Target date funds are designed for people who want to take a “set it and forget it” approach to their 401(k), and that’s not necessarily a bad thing — it’s just often expensive. As you get closer to retirement, target maturity funds automatically reallocate the investments they hold to become more conservative, shifting from stocks to more bonds and cash. Because they handle reallocation for investors, target date funds tend to be more expensive than other index fund options.

But a target date fund is often a “fund of funds,” so instead of paying the high fees that usually come with them, you can invest in the cheaper fund options yourself. As long as your 401(k) elections include a variety of large-cap, mid-cap, small-cap, and international funds, you’re in great shape. Going this route can easily save you tens of thousands of dollars in fees over the life of your 401(k) plan.

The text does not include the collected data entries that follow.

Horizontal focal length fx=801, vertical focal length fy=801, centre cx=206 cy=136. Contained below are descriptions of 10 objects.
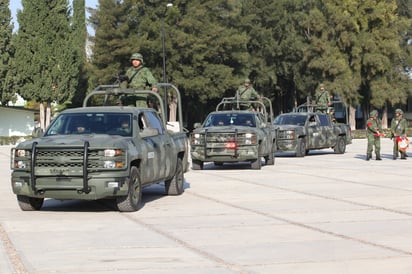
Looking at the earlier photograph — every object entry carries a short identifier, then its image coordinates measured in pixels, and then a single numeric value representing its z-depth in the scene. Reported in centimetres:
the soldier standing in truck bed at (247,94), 2605
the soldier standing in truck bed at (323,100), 3338
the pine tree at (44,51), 6475
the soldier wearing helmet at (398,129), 2644
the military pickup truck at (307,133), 2798
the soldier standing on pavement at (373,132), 2620
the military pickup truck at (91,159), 1200
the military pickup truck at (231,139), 2158
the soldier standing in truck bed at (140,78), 1664
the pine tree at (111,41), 6140
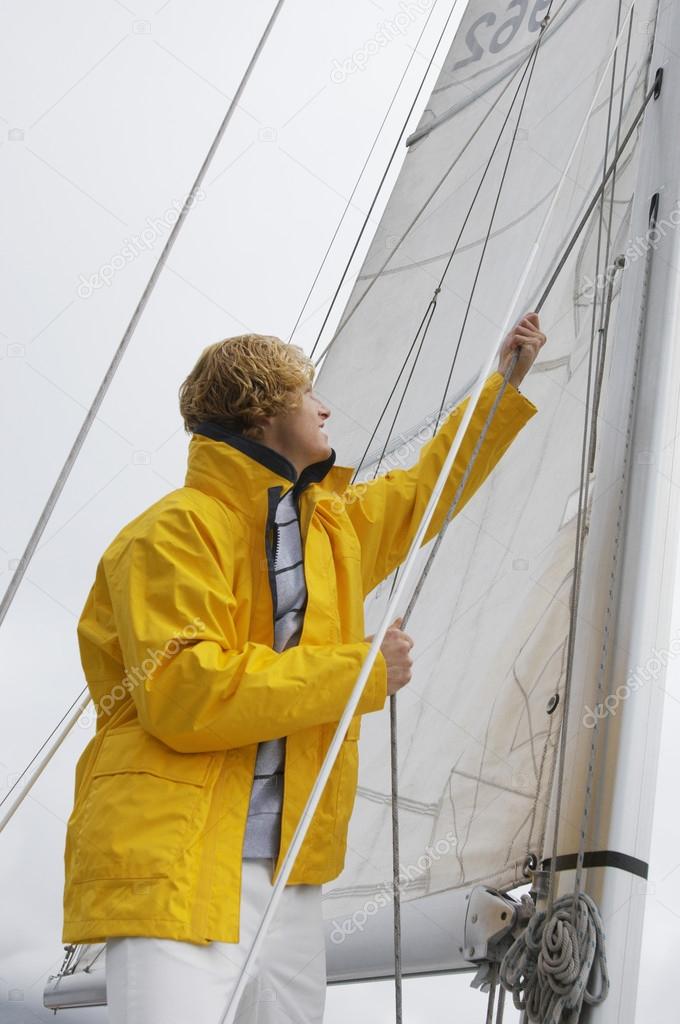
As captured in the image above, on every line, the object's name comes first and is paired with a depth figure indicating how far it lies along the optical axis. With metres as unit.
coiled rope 4.42
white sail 5.02
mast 4.54
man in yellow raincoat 4.08
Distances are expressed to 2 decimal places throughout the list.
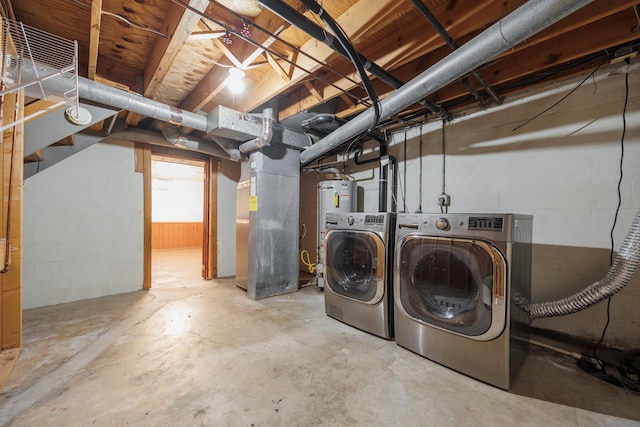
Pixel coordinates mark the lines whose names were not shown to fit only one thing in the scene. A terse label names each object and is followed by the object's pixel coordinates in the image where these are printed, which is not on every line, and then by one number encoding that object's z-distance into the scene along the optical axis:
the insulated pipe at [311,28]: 1.18
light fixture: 1.93
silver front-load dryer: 1.41
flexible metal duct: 1.45
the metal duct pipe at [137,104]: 1.96
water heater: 3.27
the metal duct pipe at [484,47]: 1.08
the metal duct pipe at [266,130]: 2.75
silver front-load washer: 2.01
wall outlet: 2.60
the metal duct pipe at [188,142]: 3.11
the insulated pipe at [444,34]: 1.22
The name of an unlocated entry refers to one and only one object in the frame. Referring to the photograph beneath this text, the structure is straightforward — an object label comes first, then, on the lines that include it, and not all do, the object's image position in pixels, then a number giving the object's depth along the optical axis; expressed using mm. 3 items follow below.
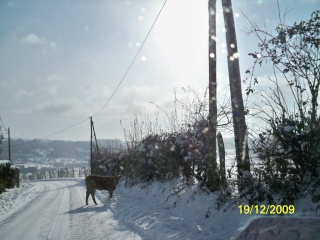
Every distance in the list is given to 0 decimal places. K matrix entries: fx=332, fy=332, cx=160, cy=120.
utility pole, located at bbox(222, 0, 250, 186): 7695
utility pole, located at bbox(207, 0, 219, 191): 9203
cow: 14359
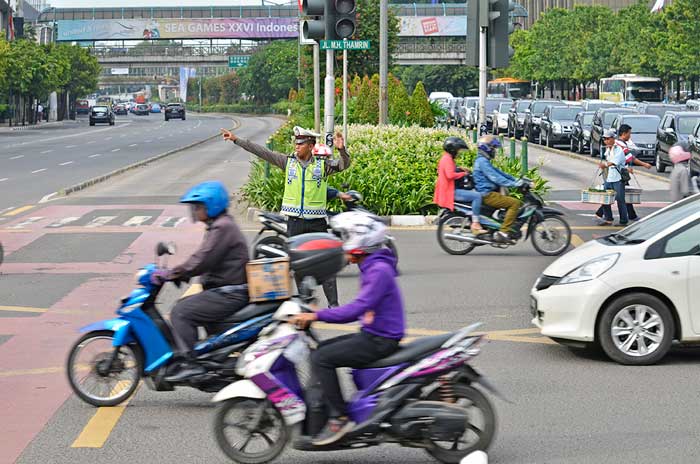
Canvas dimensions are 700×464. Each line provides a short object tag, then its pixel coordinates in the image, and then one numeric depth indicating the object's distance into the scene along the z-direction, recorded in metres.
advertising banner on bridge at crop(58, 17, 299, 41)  127.25
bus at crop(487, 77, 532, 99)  92.25
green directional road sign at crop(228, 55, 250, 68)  134.25
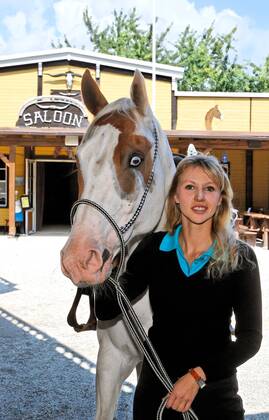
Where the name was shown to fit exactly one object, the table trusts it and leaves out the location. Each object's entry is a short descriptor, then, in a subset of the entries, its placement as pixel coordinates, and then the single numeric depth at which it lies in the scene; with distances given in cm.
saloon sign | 1595
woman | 156
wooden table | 1305
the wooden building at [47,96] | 1602
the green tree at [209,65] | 3809
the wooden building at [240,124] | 1769
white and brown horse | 162
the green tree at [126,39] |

3. Being too conservative away from retirement

Everyone has a different appetite for risk. However, regardless of your risk tolerance, it’s important to remember that in your youth, when you’re decades away from retirement, you need to focus on growing your money, which usually means taking on more risk. . You’re unlikely to generate the savings that many people will need in retirement by investing strictly in low-risk, low-return assets like bonds.

As you approach retirement, you can focus on preserving your portfolio. Small- and mid-cap stocks are generally riskier and more prone to volatility than large-cap stocks, but they also present a chance for higher returns thanks to their greater growth potential. They shouldn’t make up the bulk of your 401(k) portfolio by any means, but you definitely want some exposure to small- and mid-cap stocks.

This does not mean taking excessive risks, especially if the resulting volatility prevents you from sticking to your long-term investment strategy. But if you’re decades away from retirement, take advantage of the long-term horizon and give yourself room for higher returns.